■ **Task goal**
Wherever a picture appears in the listing, leave it out, and copy the rest exactly.

■ **Source material**

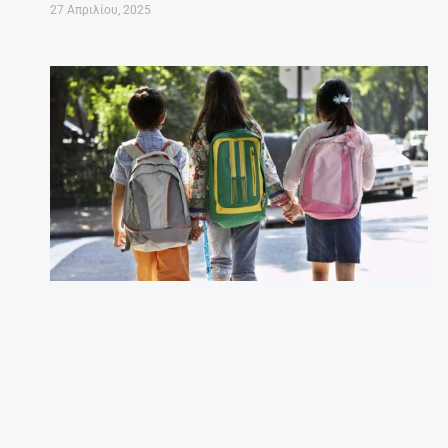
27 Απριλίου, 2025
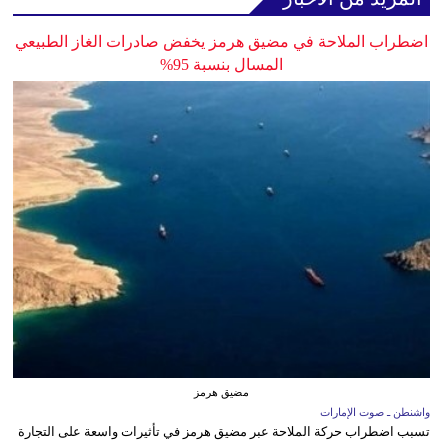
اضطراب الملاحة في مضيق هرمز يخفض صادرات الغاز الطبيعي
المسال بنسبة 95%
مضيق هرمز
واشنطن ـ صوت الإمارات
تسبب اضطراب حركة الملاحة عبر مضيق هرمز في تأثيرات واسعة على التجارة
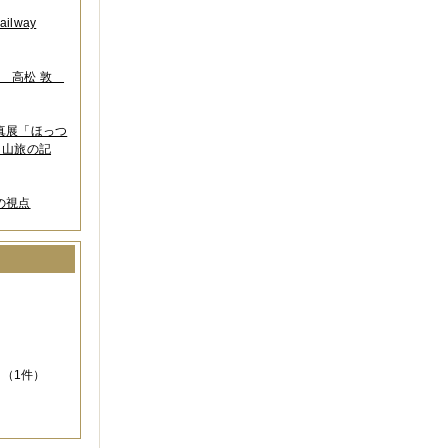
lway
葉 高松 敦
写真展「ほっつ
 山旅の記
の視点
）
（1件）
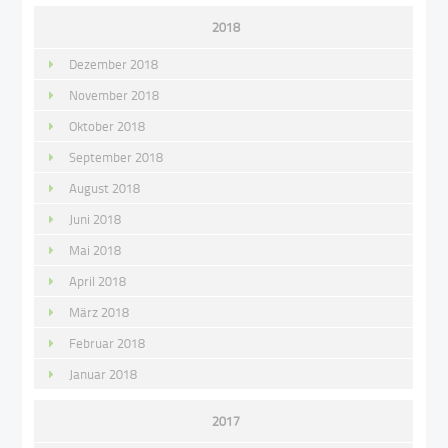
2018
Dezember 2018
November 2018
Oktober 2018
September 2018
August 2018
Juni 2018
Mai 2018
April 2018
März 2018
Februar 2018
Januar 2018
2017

■ **Output for this exercise**
27 Απριλίου, 2025
اضطراب الملاحة في مضيق هرمز يخفض صادرات الغاز الطبيعي
المسال بنسبة 95%
مضيق هرمز
واشنطن ـ صوت الإمارات
تسبب اضطراب حركة الملاحة عبر مضيق هرمز في تأثيرات واسعة على التجارة
lway
葉 高松 敦
写真展「ほっつ
 山旅の記
の視点
）
（1件）
2018
Dezember 2018
November 2018
Oktober 2018
September 2018
August 2018
Juni 2018
Mai 2018
April 2018
März 2018
Februar 2018
Januar 2018
2017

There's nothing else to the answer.